Se consideriamo l’analisi dei geni di cui ho accennato e il fatto che l’alterata sensibilità al nichel si renda evidente nei momenti di stress ossidativo molto alto (per cause varie come patologie importanti, grande consumo di alcool o farmaci, diete sbilanciate, carenza di antiossidanti), è facile rendersi conto che bisogna intervenire con una bilanciata composizione di nutrienti e nutraceutici e adeguate norme di igiene per ridurre l’infiammazione e ripristinare adeguati processi di detossificazione.

In BMS:

-si affronta un percorso nutrizionale a basso contenuto di nichel (non è mai escluso del tutto, salvo in casi di peculiare gravità e per un periodo limitato, perché si tradurrebbe in un regime troppo restrittivo e punitivo che renderebbe molto difficile l’adesione del paziente);

-si prevede nell’alimentazione un ricco apporto di antiossidanti in particolare selenio, Vitamina C ed E, per favorire la riduzione dello stress ossidativo, certamente alto.

-contemporaneamente si prevede un’integrazione ad alto dosaggio di vitamina C e di Omega 3 (anche 2/3 grammi al giorno di una e dell’altro);

-in sinergia con vitamina C e Omega 3 possono essere utilizzate sostanze come l’acido alfa lipoico e acetil cisteina perché, tutte insieme, hanno un effetto fortemente disintossicante e coadiuvano il lavoro di quei geni che modulano la risposta della persona al nichel;

-contestualmente si consiglia di evitare di indossare tutti gli oggetti che contengono nichel per scongiurare che il paziente sia costantemente sollecitato a livello esterno dall’azione del metallo: collane, bracciali, bottoni, orologi, orecchini.
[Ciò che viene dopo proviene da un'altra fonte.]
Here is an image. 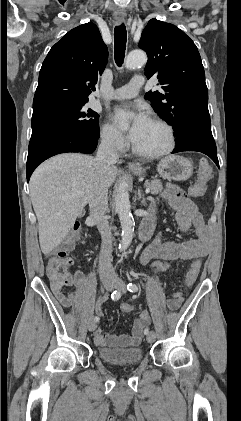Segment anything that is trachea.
Returning <instances> with one entry per match:
<instances>
[{"mask_svg": "<svg viewBox=\"0 0 241 421\" xmlns=\"http://www.w3.org/2000/svg\"><path fill=\"white\" fill-rule=\"evenodd\" d=\"M127 31L124 24L115 27L114 30V58L118 66H121L125 57Z\"/></svg>", "mask_w": 241, "mask_h": 421, "instance_id": "trachea-1", "label": "trachea"}]
</instances>
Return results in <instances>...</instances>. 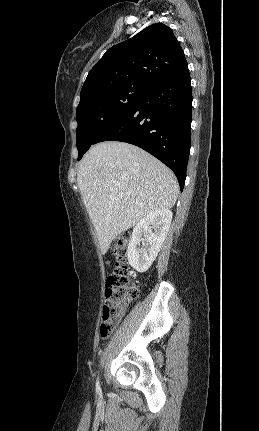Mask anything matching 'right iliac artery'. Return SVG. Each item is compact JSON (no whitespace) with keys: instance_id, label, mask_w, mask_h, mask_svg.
Here are the masks:
<instances>
[{"instance_id":"1","label":"right iliac artery","mask_w":259,"mask_h":431,"mask_svg":"<svg viewBox=\"0 0 259 431\" xmlns=\"http://www.w3.org/2000/svg\"><path fill=\"white\" fill-rule=\"evenodd\" d=\"M96 388H97V390H99V389H100L99 381H97Z\"/></svg>"}]
</instances>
Parimenti si sconsiglia l’uso di biancheria intima nera perché è un colore per il quale in sede di lavorazione vengono utilizzanti mordenti a base di nichel;

-opportunamente si suggerisce pure di orientarsi verso prodotti di igiene personale e per la casa nichel tested ovvero di limitare il contatto con il nichel e quindi il sovraccarico che l’organismo fatica a metabolizzare.

- normalmente la terapia di integrazione nutraceutica, a supporto del percorso alimentare personalizzato, viene affiancata da probiotici specifici che si sono rivelati estremamente utili per contrastare una alterata sensibilità al nichel.